(Collected data)
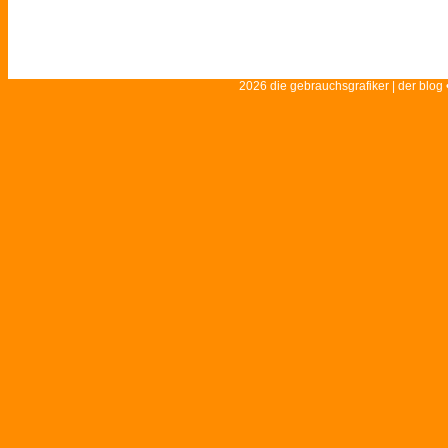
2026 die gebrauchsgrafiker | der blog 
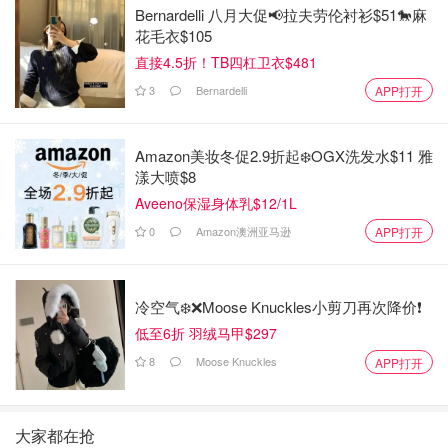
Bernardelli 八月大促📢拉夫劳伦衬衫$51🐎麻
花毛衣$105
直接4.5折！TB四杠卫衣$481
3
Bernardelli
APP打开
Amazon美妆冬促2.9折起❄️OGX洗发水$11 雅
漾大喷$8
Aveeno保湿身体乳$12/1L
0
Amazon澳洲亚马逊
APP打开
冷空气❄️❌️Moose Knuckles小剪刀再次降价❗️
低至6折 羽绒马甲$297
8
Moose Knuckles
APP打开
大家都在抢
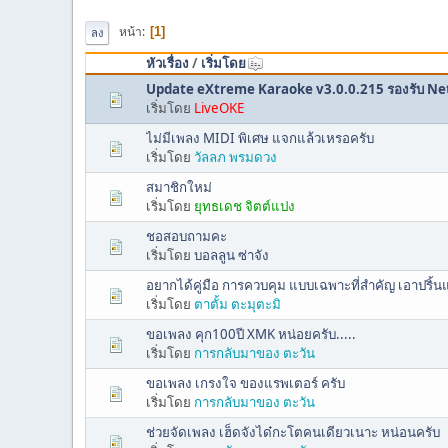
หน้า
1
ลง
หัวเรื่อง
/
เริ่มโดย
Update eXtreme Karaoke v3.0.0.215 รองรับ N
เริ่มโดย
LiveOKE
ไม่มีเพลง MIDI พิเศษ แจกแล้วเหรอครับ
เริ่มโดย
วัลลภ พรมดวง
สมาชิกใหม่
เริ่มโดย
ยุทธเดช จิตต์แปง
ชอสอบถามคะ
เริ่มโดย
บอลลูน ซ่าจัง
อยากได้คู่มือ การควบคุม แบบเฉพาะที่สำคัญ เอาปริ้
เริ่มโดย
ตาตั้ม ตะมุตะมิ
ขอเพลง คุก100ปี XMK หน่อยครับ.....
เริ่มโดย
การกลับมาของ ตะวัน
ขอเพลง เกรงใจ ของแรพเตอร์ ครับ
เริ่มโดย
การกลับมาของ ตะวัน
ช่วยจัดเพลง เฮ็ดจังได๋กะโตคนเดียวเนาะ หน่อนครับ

[Assignment]
Only the last part of the records is wanted. Repeat it exactly, beginning at the line containing "Update eXtreme Karaoke v3.0.0.215 รองรับ N" and ending at the final line.

[Answer for the task]
Update eXtreme Karaoke v3.0.0.215 รองรับ N
เริ่มโดย
LiveOKE
ไม่มีเพลง MIDI พิเศษ แจกแล้วเหรอครับ
เริ่มโดย
วัลลภ พรมดวง
สมาชิกใหม่
เริ่มโดย
ยุทธเดช จิตต์แปง
ชอสอบถามคะ
เริ่มโดย
บอลลูน ซ่าจัง
อยากได้คู่มือ การควบคุม แบบเฉพาะที่สำคัญ เอาปริ้
เริ่มโดย
ตาตั้ม ตะมุตะมิ
ขอเพลง คุก100ปี XMK หน่อยครับ.....
เริ่มโดย
การกลับมาของ ตะวัน
ขอเพลง เกรงใจ ของแรพเตอร์ ครับ
เริ่มโดย
การกลับมาของ ตะวัน
ช่วยจัดเพลง เฮ็ดจังได๋กะโตคนเดียวเนาะ หน่อนครับ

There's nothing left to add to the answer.